Cold in the morning, hot in the afternoon. Long john bottoms, thermal top with wool shirt, fleece, and puffy jacket with hat on top for coffee in the morning, still fingers and toes got cold then later down to shorts and tee shirt barefoot on deck. We had dinner on a sandbar at 8, napped until 9, ran for a couple more hours, and now are tied up in another back slough, it's midnight and the sun is streaming through the back of the tent. I put on the last round of sunblock at 9 this evening. I love it here.
All the villages seem to have a picnic table and a place to drive up to watch the boats come and go. There were about 6 people at the picnic table in Fort Yukon late this morning when we wheeled around the last bend, tried to cut across the sandbar, and got stuck enough that I had to put on the waders and get out and push back into deeper water. While we were struggling with our task the kind folks ashore were shouting advice and encouragement, of course. After we tied up and humbly walked up the gravel slope they were as nice as you could imagine and I immediately got a ride the half mile or so to the store/gas station, after a quick tour of town. Fort Yukon is the biggest of the Indian villages that we go through on the trip, with almost 300 families, a clinic, school, two stores, and cultural meeting house. I got my gas ($6.00 a gallon) and off we went in the truck back to the river. There is cell service here but neither Jeff nor I could connect with our phones, I think it is an Alaska thing. When I asked about a wifi hotspot from the girl in the store she looked either puzzled or confused, still the answer was no. Luckily my friendly driver Tony Carroll came to my rescue again.

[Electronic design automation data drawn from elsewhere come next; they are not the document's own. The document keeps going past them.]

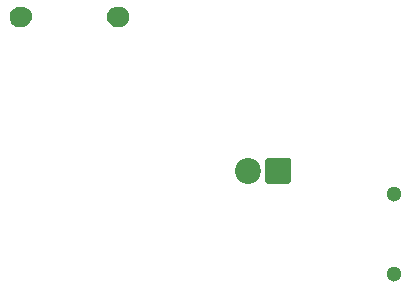
<source format=gbr>
%TF.GenerationSoftware,KiCad,Pcbnew,5.1.10*%
%TF.CreationDate,2021-09-11T11:57:41+02:00*%
%TF.ProjectId,alpaka_svg2shenzhen,616c7061-6b61-45f7-9376-67327368656e,rev?*%
%TF.SameCoordinates,Original*%
%TF.FileFunction,Soldermask,Top*%
%TF.FilePolarity,Negative*%
%FSLAX46Y46*%
G04 Gerber Fmt 4.6, Leading zero omitted, Abs format (unit mm)*
G04 Created by KiCad (PCBNEW 5.1.10) date 2021-09-11 11:57:41*
%MOMM*%
%LPD*%
G01*
G04 APERTURE LIST*
%ADD10C,0.010000*%
%ADD11C,2.200000*%
%ADD12C,1.300000*%
G04 APERTURE END LIST*
D10*
%TO.C,G\u002A\u002A\u002A*%
G36*
X81732782Y-34600183D02*
G01*
X81907825Y-34634775D01*
X82067953Y-34695242D01*
X82207610Y-34779955D01*
X82321239Y-34887283D01*
X82403283Y-35015596D01*
X82409996Y-35030585D01*
X82463641Y-35204288D01*
X82485264Y-35393229D01*
X82474897Y-35584998D01*
X82432573Y-35767181D01*
X82407909Y-35831800D01*
X82339604Y-35944307D01*
X82240043Y-36047344D01*
X82120296Y-36130796D01*
X82038813Y-36169015D01*
X81925512Y-36200311D01*
X81787728Y-36220494D01*
X81639500Y-36229091D01*
X81494867Y-36225631D01*
X81367870Y-36209643D01*
X81305351Y-36193634D01*
X81120395Y-36112544D01*
X80965203Y-36002087D01*
X80840850Y-35863182D01*
X80762695Y-35728807D01*
X80735835Y-35666232D01*
X80719124Y-35608987D01*
X80710290Y-35543584D01*
X80707066Y-35456537D01*
X80706855Y-35397017D01*
X80708472Y-35293238D01*
X80714454Y-35217653D01*
X80727314Y-35156163D01*
X80749568Y-35094667D01*
X80768348Y-35052180D01*
X80849679Y-34918371D01*
X80959789Y-34800381D01*
X81088055Y-34708278D01*
X81173728Y-34667956D01*
X81360177Y-34615144D01*
X81548381Y-34593096D01*
X81732782Y-34600183D01*
G37*
X81732782Y-34600183D02*
X81907825Y-34634775D01*
X82067953Y-34695242D01*
X82207610Y-34779955D01*
X82321239Y-34887283D01*
X82403283Y-35015596D01*
X82409996Y-35030585D01*
X82463641Y-35204288D01*
X82485264Y-35393229D01*
X82474897Y-35584998D01*
X82432573Y-35767181D01*
X82407909Y-35831800D01*
X82339604Y-35944307D01*
X82240043Y-36047344D01*
X82120296Y-36130796D01*
X82038813Y-36169015D01*
X81925512Y-36200311D01*
X81787728Y-36220494D01*
X81639500Y-36229091D01*
X81494867Y-36225631D01*
X81367870Y-36209643D01*
X81305351Y-36193634D01*
X81120395Y-36112544D01*
X80965203Y-36002087D01*
X80840850Y-35863182D01*
X80762695Y-35728807D01*
X80735835Y-35666232D01*
X80719124Y-35608987D01*
X80710290Y-35543584D01*
X80707066Y-35456537D01*
X80706855Y-35397017D01*
X80708472Y-35293238D01*
X80714454Y-35217653D01*
X80727314Y-35156163D01*
X80749568Y-35094667D01*
X80768348Y-35052180D01*
X80849679Y-34918371D01*
X80959789Y-34800381D01*
X81088055Y-34708278D01*
X81173728Y-34667956D01*
X81360177Y-34615144D01*
X81548381Y-34593096D01*
X81732782Y-34600183D01*
G36*
X73619347Y-34617355D02*
G01*
X73795534Y-34673333D01*
X73950070Y-34759187D01*
X74078877Y-34873012D01*
X74177875Y-35012905D01*
X74202164Y-35061909D01*
X74237708Y-35175749D01*
X74256884Y-35312949D01*
X74259265Y-35457653D01*
X74244428Y-35594006D01*
X74218990Y-35688790D01*
X74145480Y-35828485D01*
X74037866Y-35957401D01*
X73904198Y-36068632D01*
X73752527Y-36155276D01*
X73618721Y-36203574D01*
X73513010Y-36221768D01*
X73382242Y-36229645D01*
X73242384Y-36227323D01*
X73109406Y-36214922D01*
X73023938Y-36199115D01*
X72856712Y-36140620D01*
X72720453Y-36053433D01*
X72615067Y-35937419D01*
X72540458Y-35792443D01*
X72496531Y-35618370D01*
X72483133Y-35428767D01*
X72492496Y-35253025D01*
X72522533Y-35107404D01*
X72576167Y-34983596D01*
X72656320Y-34873289D01*
X72691652Y-34835861D01*
X72801002Y-34743138D01*
X72921817Y-34675910D01*
X73064075Y-34629760D01*
X73218334Y-34602639D01*
X73425587Y-34593155D01*
X73619347Y-34617355D01*
G37*
X73619347Y-34617355D02*
X73795534Y-34673333D01*
X73950070Y-34759187D01*
X74078877Y-34873012D01*
X74177875Y-35012905D01*
X74202164Y-35061909D01*
X74237708Y-35175749D01*
X74256884Y-35312949D01*
X74259265Y-35457653D01*
X74244428Y-35594006D01*
X74218990Y-35688790D01*
X74145480Y-35828485D01*
X74037866Y-35957401D01*
X73904198Y-36068632D01*
X73752527Y-36155276D01*
X73618721Y-36203574D01*
X73513010Y-36221768D01*
X73382242Y-36229645D01*
X73242384Y-36227323D01*
X73109406Y-36214922D01*
X73023938Y-36199115D01*
X72856712Y-36140620D01*
X72720453Y-36053433D01*
X72615067Y-35937419D01*
X72540458Y-35792443D01*
X72496531Y-35618370D01*
X72483133Y-35428767D01*
X72492496Y-35253025D01*
X72522533Y-35107404D01*
X72576167Y-34983596D01*
X72656320Y-34873289D01*
X72691652Y-34835861D01*
X72801002Y-34743138D01*
X72921817Y-34675910D01*
X73064075Y-34629760D01*
X73218334Y-34602639D01*
X73425587Y-34593155D01*
X73619347Y-34617355D01*
%TD*%
%TO.C,D1*%
G36*
G01*
X96299200Y-47563200D02*
X96299200Y-49363200D01*
G75*
G02*
X96099200Y-49563200I-200000J0D01*
G01*
X94299200Y-49563200D01*
G75*
G02*
X94099200Y-49363200I0J200000D01*
G01*
X94099200Y-47563200D01*
G75*
G02*
X94299200Y-47363200I200000J0D01*
G01*
X96099200Y-47363200D01*
G75*
G02*
X96299200Y-47563200I0J-200000D01*
G01*
G37*
D11*
X92659200Y-48463200D03*
%TD*%
D12*
%TO.C,SW1*%
X105003600Y-50448000D03*
X105003600Y-57248000D03*
%TD*%
M02*

</source>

Turns out that Tony is the manager of the power plant in town and the electrician and the lineman, for the 280 customers that are served by the giant diesel generators. First we went to the old generator building to his old office there and when we couldn't figure out what the password was we went to the new place. They have just completed a brand new five million dollar building with three new biofuel generators and a nice if not a little noisy office. Tony left me there for 45 minutes while he went back home to check on something. I was in his office at his desk hooked up to his wifi at the control center of electricity for the entire town, had just met him ten minutes ago (he watched us get onto and off of a sandbar) and he leaves me alone for almost an hour. Tony like most of the people in this town are Athabascan people, their name means "People of the Flat", they live largely subsistence lifestyles hunting geese and moose and bears and fishing for the king salmon that will arrive here in a few weeks. They are related to but speak a different language than the native people in most of the surrounding villages.

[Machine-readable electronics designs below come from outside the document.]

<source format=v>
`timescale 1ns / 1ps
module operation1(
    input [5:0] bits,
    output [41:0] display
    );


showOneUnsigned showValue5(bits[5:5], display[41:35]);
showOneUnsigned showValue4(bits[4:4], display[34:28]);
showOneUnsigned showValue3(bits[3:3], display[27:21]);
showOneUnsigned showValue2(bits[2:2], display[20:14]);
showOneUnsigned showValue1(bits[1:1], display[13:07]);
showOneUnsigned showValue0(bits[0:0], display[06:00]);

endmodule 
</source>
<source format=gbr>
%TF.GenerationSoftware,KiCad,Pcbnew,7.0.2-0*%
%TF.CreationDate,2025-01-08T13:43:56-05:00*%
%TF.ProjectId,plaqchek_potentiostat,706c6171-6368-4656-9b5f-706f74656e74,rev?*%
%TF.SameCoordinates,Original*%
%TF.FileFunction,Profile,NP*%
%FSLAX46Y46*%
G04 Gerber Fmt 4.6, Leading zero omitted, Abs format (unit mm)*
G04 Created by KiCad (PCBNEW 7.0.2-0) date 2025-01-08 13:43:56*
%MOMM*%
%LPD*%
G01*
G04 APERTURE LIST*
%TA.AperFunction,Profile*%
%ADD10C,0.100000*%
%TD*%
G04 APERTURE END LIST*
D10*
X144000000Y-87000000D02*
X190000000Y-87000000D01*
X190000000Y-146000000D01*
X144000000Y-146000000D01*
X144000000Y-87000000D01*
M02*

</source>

While we sat talking back at the picnic table, a couple of oddly well dressed and out of place missionaries, Jeff and Jeff, came by to invite us to church at the Arctic Circle Baptist Church, it was a Sunday after all. I gave Tony a couple of the salami beef logs that Truhn had brought up from Texas and I hope he considered it a fair trade, it was more than worth it for me. Truhn had been on the boat the whole time that I was in town (we heard from the village upstream to watch out for the bad people in Fort Yukon) talking to a semi-crazed semi-wise man who sat on shore and wore yellow shooting sunglasses. It was getting hot, we were ready to go, and so we untied about 3 hours after we pulled up. We got a wave goodbye and well wishes along with a caution to watch out for the next village downstream, Beaver, now those Indians are trouble. Right.